Reduced gene expression of TβRII and ECM components in aged human skin. Dermal fibroblasts from buttocks skin of young (<21–30 years old) and aged (>80 years old) were obtained by laser capture microdissection. mRNA levels of indicated genes were quantified by real‐time RT–PCR. mRNA levels were normalized to internal control, housekeeping gene 36B4. (A) type II TGF‐β receptor, (B) Nuclear extracts were prepared from young and aged human skin dermis.
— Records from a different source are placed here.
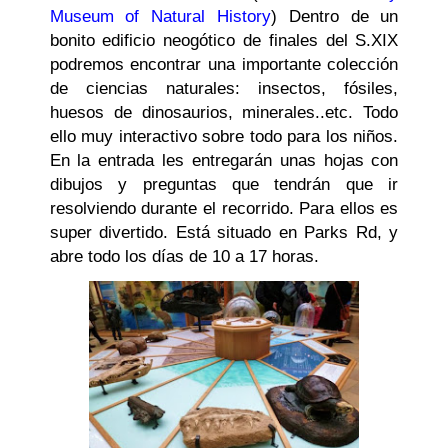
Museum of Natural History
) Dentro de un
bonito edificio neogótico de finales del S.XIX
podremos encontrar una importante colección
de ciencias naturales: insectos, fósiles,
huesos de dinosaurios, minerales..etc. Todo
ello muy interactivo sobre todo para los niños.
En la entrada les entregarán unas hojas con
dibujos y preguntas que tendrán que ir
resolviendo durante el recorrido. Para ellos es
super divertido. Está situado en Parks Rd, y
abre todo los días de 10 a 17 horas.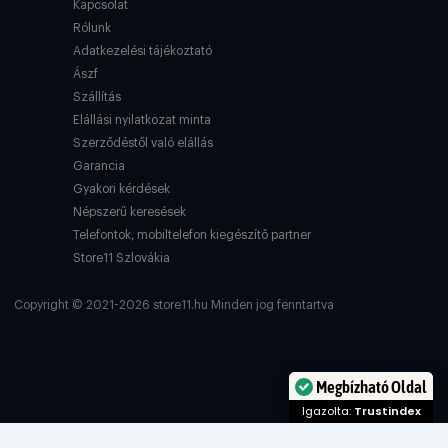
Kapcsolat
Rólunk
Adatkezelési tájékoztató
Ászf
Szállítás
Elállási nyilatkozat minta
Szerződéstől való elállás
Garancia
Gyakori kérdések
Népszerű keresések
Telefontok, mobiltelefon kiegészítő partner
Store11 Szlovákia
Copyright © 2021-2026 store11.hu Minden jog fenntartva
Megbízható Oldal
Igazolta:
Trustindex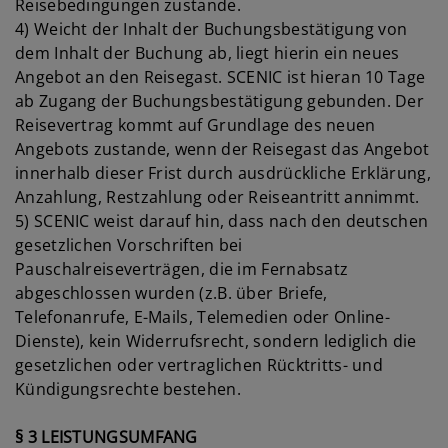
Reisebedingungen zustande.
4) Weicht der Inhalt der Buchungsbestätigung von
dem Inhalt der Buchung ab, liegt hierin ein neues
Angebot an den Reisegast. SCENIC ist hieran 10 Tage
ab Zugang der Buchungsbestätigung gebunden. Der
Reisevertrag kommt auf Grundlage des neuen
Angebots zustande, wenn der Reisegast das Angebot
innerhalb dieser Frist durch ausdrückliche Erklärung,
Anzahlung, Restzahlung oder Reiseantritt annimmt.
5) SCENIC weist darauf hin, dass nach den deutschen
gesetzlichen Vorschriften bei
Pauschalreiseverträgen, die im Fernabsatz
abgeschlossen wurden (z.B. über Briefe,
Telefonanrufe, E-Mails, Telemedien oder Online-
Dienste), kein Widerrufsrecht, sondern lediglich die
gesetzlichen oder vertraglichen Rücktritts- und
Kündigungsrechte bestehen.
§ 3 LEISTUNGSUMFANG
Smad3 protein binding to target probe, containing consensus Smad3 binding element, was determined by EMSA. Specificity of retarded complexes was determined by addition of excess unlabeled probe. Intensities of specific retarded complex bands were quantified by Storm Molecular Imager. Means ± SEM, N = 6, *P < 0.05. (C) type I procollagen, (D) connective tissue growth factor/CCN2, (E) fibronectin. Means ± SEM, N = 12, *P < 0.05. (F) Reduced fibroblast size/mechanical force contributes to skin aging by impairment of TGF‐β signaling and inhibition of ECM production. See details in Discussion.